De jeugd van tegenwoordig ziet een samenleving waarbij computers alles gaan bepalen, niet zitten. Een vrij kleine groep jongeren kan worden beschouwd als zeer intensieve PC-gebruikers. Een overgrote meerderheid vindt echter vriendschap veel belangrijker.
Evers Webers, projectleider van het bureau Inter/View, concludeerde dat tijdens het seminar Informatie- en Communicatietechnologie in het onderwijs. Organisator hiervan was de Hogeschool Holland. Uit een onderzoek onder jongeren van 9 tot en met 18 jaar blijkt dat 94 procent wel eens achter de computer zit. Tweederde van de jongeren doet dat zo nu en dan thuis, nog eens tweederde gebruikt de computer af en toe op school, terwijl 58 procent bij anderen met de computer werkt.
Slechts 4 procent van de jongeren uit deze leeftijdsgroep heeft een Internet-aansluiting. Tweederde heeft dus thuis een PC, maar in 60 procent van de gevallen is die meer dan twee jaar oud. Een kwart van de huishoudens met een jongere is in het bezit van een CD-Rom-speler. Tweederde heeft een spelcomputer.
Niet sociaal
Nog geen tiende van de jeugd zit dagelijks achter de PC, een kwart wekelijks en de rest minder dan één keer per week. Met name jongens en hoger opgeleiden behoren tot de meer frequente gebruikers. De meeste jongeren vinden de PC niet zo’n sociaal apparaat. Vrienden worden belangrijker geworden.

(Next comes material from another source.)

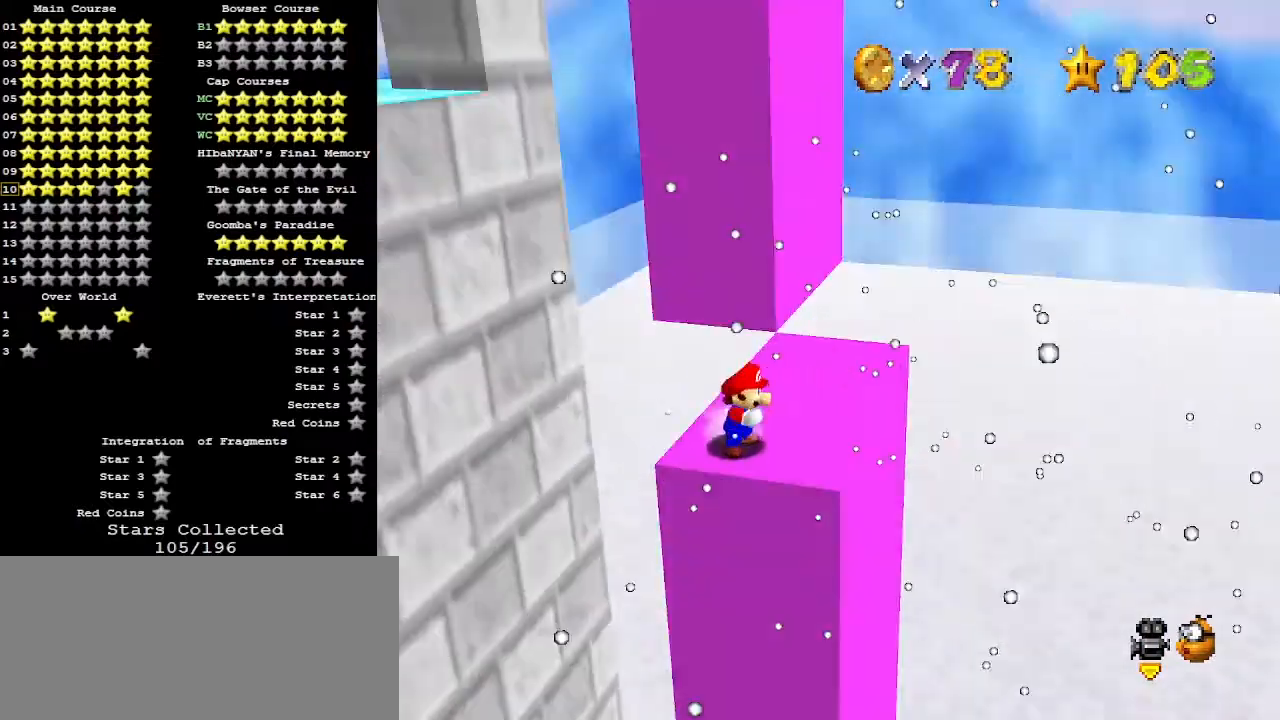
{"buttons": [], "left_stick": "center", "events": [[33, "C_RIGHT", "up"], [133, "C_RIGHT", "down"], [233, "C_RIGHT", "up"]]}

De meest gebruikte toepassingen bestaan uit spelletjes, tekstverwerking, tekenen en programma’s voor school. De meeste jongeren beschouwen zich zelf als eenvoudige gebruikers. De groep die zelf kan programmeren of in staat is in computers in te breken, is heel klein. Het gebruik op school valt tegen. Eenderde doet dit nooit. Slechts 2 procent zit dagelijks op school achter de PC.
Vergeleken met vroegere generaties hebben jongeren relatief veel toegang tot een computer. Zoals gezegd, hebben bijna alle jongeren hier wel enige ervaring mee. Ze hebben duidelijk minder angst voor knoppen dan hun ouders.
Een kwart van de jongeren denkt dat de computer hun leraren op den duur zal vervangen. Overigens acht slechts 19 procent dat wenselijk. Eenderde verwacht dat de krant hierdoor wordt vervangen. Maar ook hier vinden maar weinigen dat wenselijk.